# A good trainer in Indiana?



## Kada's Mom (Apr 6, 2012)

Hello,
I'm new to the forum and hoping for help. We're NW of Indy about 40 miles. Kada joined us a year ago as a 4-year old GSD from an abusive, neglectful home where she was caged, beaten, and starved. She's gained 30 pounds, is sweet and loving (and so SMART!)... ok - sweet and loving to hubby and me and "her" cats... but Cujo on anyone else. We went thru basic obedience classes outside the home, where she did very well... but on "her" property is another story. The fear aggression is intense. She can't be crated due to past abuse, but she has a "safe place" she is to go to. Even there, she shakes, drools, and snarls - and lunges - if a visitor so much as moves.
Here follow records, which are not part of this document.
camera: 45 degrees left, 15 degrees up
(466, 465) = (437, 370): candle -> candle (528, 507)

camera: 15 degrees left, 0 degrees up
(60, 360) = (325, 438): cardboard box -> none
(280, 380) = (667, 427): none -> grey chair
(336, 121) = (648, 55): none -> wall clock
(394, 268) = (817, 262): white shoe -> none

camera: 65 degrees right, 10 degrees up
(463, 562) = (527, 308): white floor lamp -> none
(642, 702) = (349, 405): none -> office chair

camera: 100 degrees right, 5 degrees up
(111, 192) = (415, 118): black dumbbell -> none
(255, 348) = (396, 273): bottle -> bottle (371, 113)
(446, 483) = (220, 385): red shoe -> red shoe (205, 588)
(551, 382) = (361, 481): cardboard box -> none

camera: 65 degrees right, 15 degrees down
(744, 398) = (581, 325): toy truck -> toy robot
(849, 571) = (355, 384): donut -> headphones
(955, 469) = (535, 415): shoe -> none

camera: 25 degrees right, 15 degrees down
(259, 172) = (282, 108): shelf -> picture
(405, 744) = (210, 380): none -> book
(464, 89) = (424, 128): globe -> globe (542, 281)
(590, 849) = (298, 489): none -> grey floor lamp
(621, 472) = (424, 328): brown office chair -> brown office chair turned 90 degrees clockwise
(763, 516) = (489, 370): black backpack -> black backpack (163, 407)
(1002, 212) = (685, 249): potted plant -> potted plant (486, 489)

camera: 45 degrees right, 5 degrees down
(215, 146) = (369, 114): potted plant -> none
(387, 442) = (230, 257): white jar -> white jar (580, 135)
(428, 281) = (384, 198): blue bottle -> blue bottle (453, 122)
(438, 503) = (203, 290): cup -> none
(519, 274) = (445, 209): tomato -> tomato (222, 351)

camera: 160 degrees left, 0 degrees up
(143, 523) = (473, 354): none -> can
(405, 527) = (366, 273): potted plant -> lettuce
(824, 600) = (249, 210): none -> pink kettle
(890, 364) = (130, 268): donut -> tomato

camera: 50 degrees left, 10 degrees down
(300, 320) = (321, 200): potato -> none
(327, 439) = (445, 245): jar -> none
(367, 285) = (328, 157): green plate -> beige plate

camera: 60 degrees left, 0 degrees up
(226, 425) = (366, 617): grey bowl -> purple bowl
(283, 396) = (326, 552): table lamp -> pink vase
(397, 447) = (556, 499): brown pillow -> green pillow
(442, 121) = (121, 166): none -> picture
When we go for walks, she's skittish and focused on everything but us. We're thinking maybe e-collar training? Does anyone know of an e-coller trainer in the Lafayette area? She is a lovely girl and deserves to be free of this terrible fear aggression. As smart as she is, she doesn't trust me to keep her safe. 
Please? Can anyone help? Thank you - I am so grateful to have found this forum!


----------



## cshepherd9 (Feb 11, 2010)

I don't know a trainer in Lafayette but I had a trainer in NW Indy that helped me with a reactive, nervous dog. She does private in-home training but I don't know how far she will travel. She has done work with Purdue vet students in the past so maybe she will help. If nothing else I think she is very knowledgable about dog behavior so she may have some advice for you. Here is her website. 

Indianapolis Dog Trainer | Carmel Puppy Training


----------



## onyx'girl (May 18, 2007)

Roni Hoff is in Northern Indiana and does e-collar training. Maybe contact her for help. She is busy right now though with the AWDF coming up but a consultation may be helpful. 
Elkhart Indiana Dog Trainer - Dog Obedience - Dog Behavior Problems - Pet Training
If you are local enough to go to the trial, I would! You could make some contacts possibly there on local trainers.


----------



## Smithie86 (Jan 9, 2001)

Roni is good AND a nice person


----------